» **Work task**: Please repeat the data below word for word, omitting the pictures from your answer.

» **Stored items from a collection**:
= Beginning of Section =
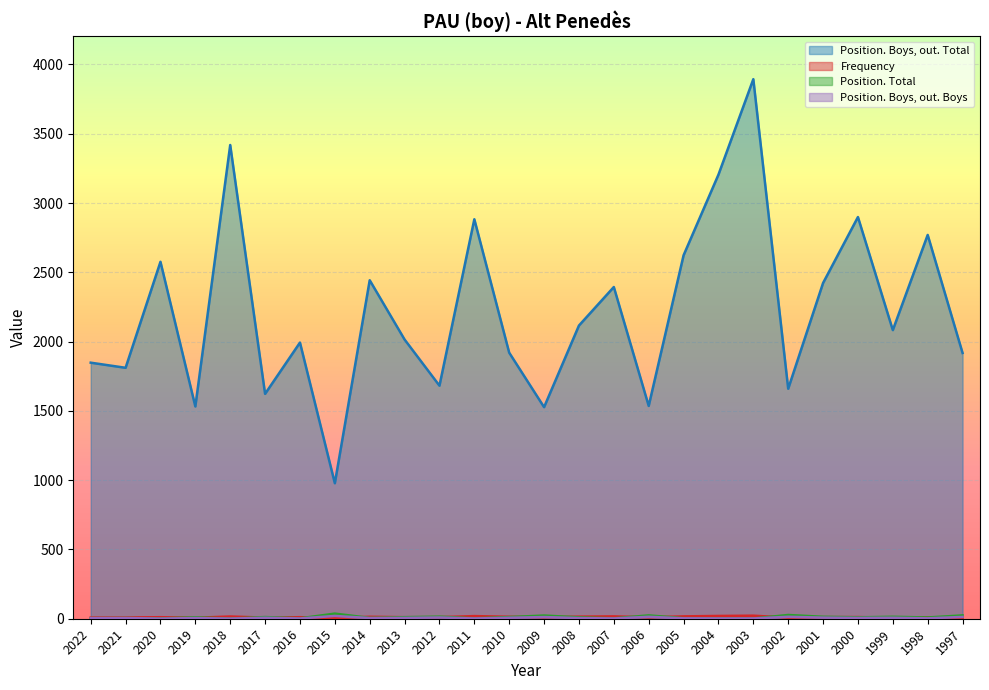

What is the highest value of the Frequency series?

22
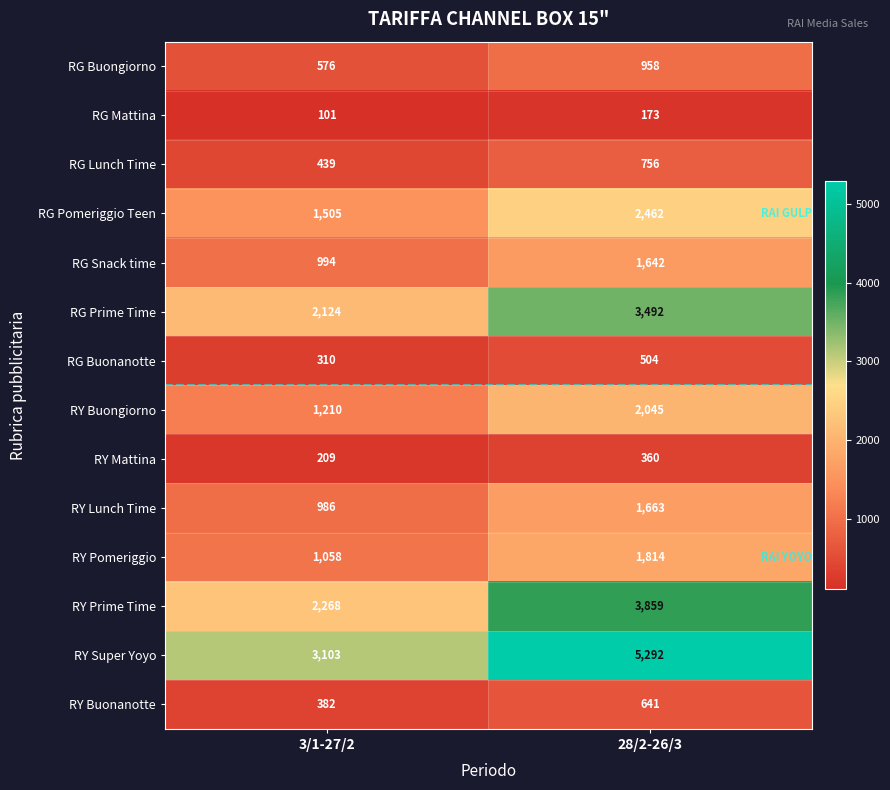

What is the smallest value displayed?

101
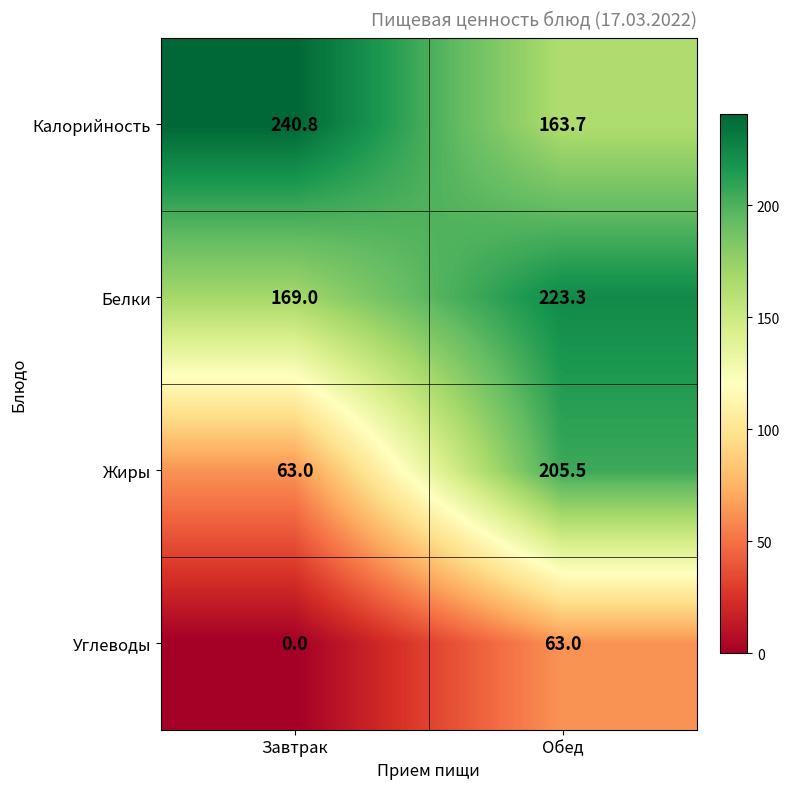

Reading left to right, extract all data points from this chart.

Калорийность: Завтрак=240.8	Обед=163.7
Белки: Завтрак=169.0	Обед=223.3
Жиры: Завтрак=63.0	Обед=205.5
Углеводы: Завтрак=0.0	Обед=63.0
= End of Section =
» **Exercise output**:
What is the highest value of the Frequency series?

22

What is the smallest value displayed?

101

Reading left to right, extract all data points from this chart.

Калорийность: Завтрак=240.8	Обед=163.7
Белки: Завтрак=169.0	Обед=223.3
Жиры: Завтрак=63.0	Обед=205.5
Углеводы: Завтрак=0.0	Обед=63.0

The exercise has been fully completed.